A few months back, I came across a blog called Wanted, Chosen, Planned. When I started reading a few of the posts, I realised that Alexis lives locally to me. I sent her an email, and since then she came back to me about sharing our stories with each others’ readers. I thought it was a brilliant idea.
My name is Alexis Marie Chute and I am very thankful to be a guest blogger on The Stars Apart.
My greatest joy is my children. Every one of my kids was a planned pregnancy and they are all deeply wanted and loved. I am a mother of three; two children in my arms and one in my heart.
When my daughter, my firstborn, was almost a year old, my husband and I learned that our next child, the one rounding out my stomach and kicking me in the ribs, had a large tumor around his little heart. The news was devastating.
“We will get through this,” my husband and I had said.
We did get through it, yet not in the way we had planned or had hoped.
After the diagnosis of a rare genetic condition we publically announced our son’s name, Zachary. By naming him we claimed him; Zach was a part of our family, a baby not just tissue and bone and a failing heart. He was 25 weeks gestation at that time.
We did what we could do, which was not much. The tumor squeezed Zach’s heart so that its beat was that of a fit adult at rest, not the usual 150 BPM of a baby in uttero. “Can you cut the tumor off?” we asked the doctors but the answer was no. The mass around our son’s heart, which glowed white in ultrasound images, was too large, too tightly fitted that surgery would leave Zach’s heart shred along with the tumor.
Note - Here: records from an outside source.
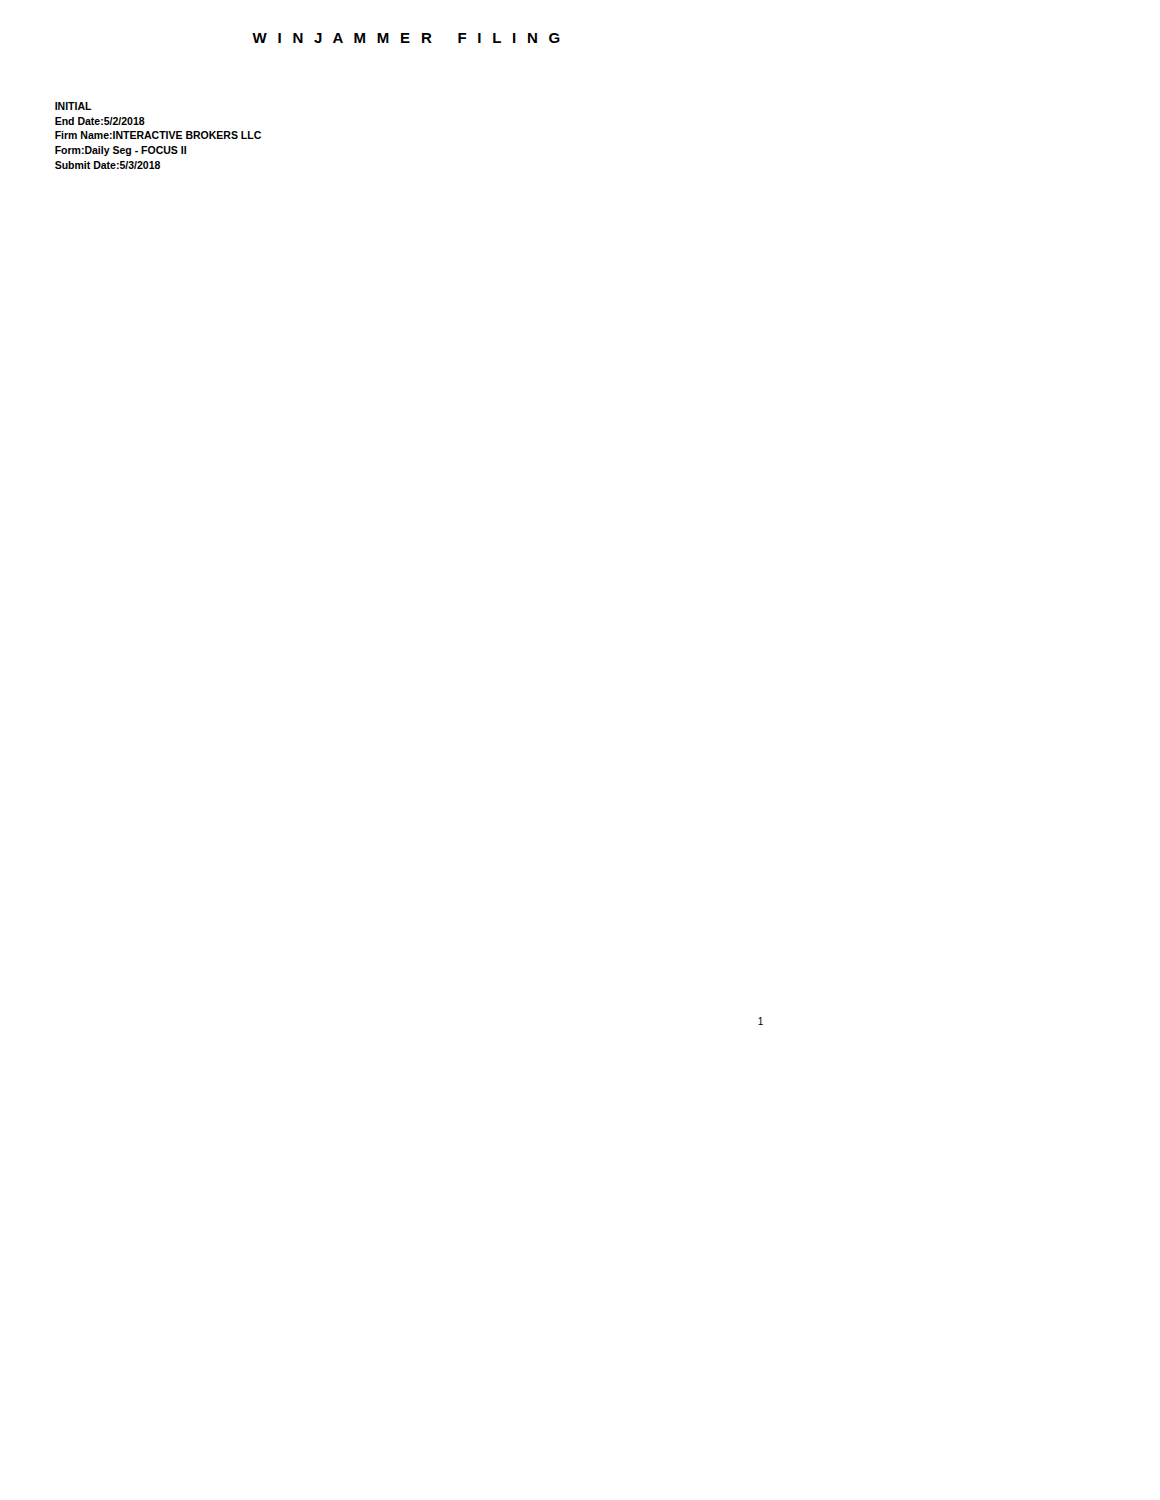W I N J A M M E R F I L I N G
INITIAL
End Date:5/2/2018
Firm Name:INTERACTIVE BROKERS LLC
Form:Daily Seg - FOCUS II
Submit Date:5/3/2018
1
At 30 weeks, despite predictions that our baby would be stillborn, Zach was born alive and lived a few moments in my arms. Beneath a sea of my kisses he passed as quickly from this life as he had entered it. Our daughter came to the hospital and laid a kind yet unaware hand on her brother before he was collected by a funeral home worker. That was the last time we saw our little Zach.
One of the greatest struggles with the loss of a child is the accompanied loss of a future. I had planned the life I wanted and the vision was clear and defined. I imagined my children close in age and (hopefully) good friends, we’d take family vacations to Disneyland and camp under the stars. We would play board games together and cuddle beneath warm blankets watching movies, reading books and telling good night stories. I had pictured a whole lifetime of experience for Zachary and our family.
After Zach’s death I entered what I call my “Year of Distraction” where I filled my life with busyness to avoid my grief. It wasn’t until I became pregnant with my third child that I realized I had better address my sorrow if I am to be the parent I want for my next baby, not to mention my daughter. This began a journey of healing which I write about in my memoir, “Expecting Sunshine” and on my blog “Wanted, Chosen, Planned.”
As a professional visual artist, photographer and writer, I discovered a path to healing by returning to my passions. Writing about my experience was extremely helpful and making visual art allowed me to express the wordless emotions. I encourage anyone who is struggling with any challenge to use creativity in their healing.
When my third child was born, just over a year ago, I thankfully found myself in a place of surrender to life’s unplanned nature and at peace with my new trajectory. Since I couldn’t change my experience, I have chosen to open my life and encourage others. This is my new plan yet it is a flexible one as I have learned the value of taking things one day at a time.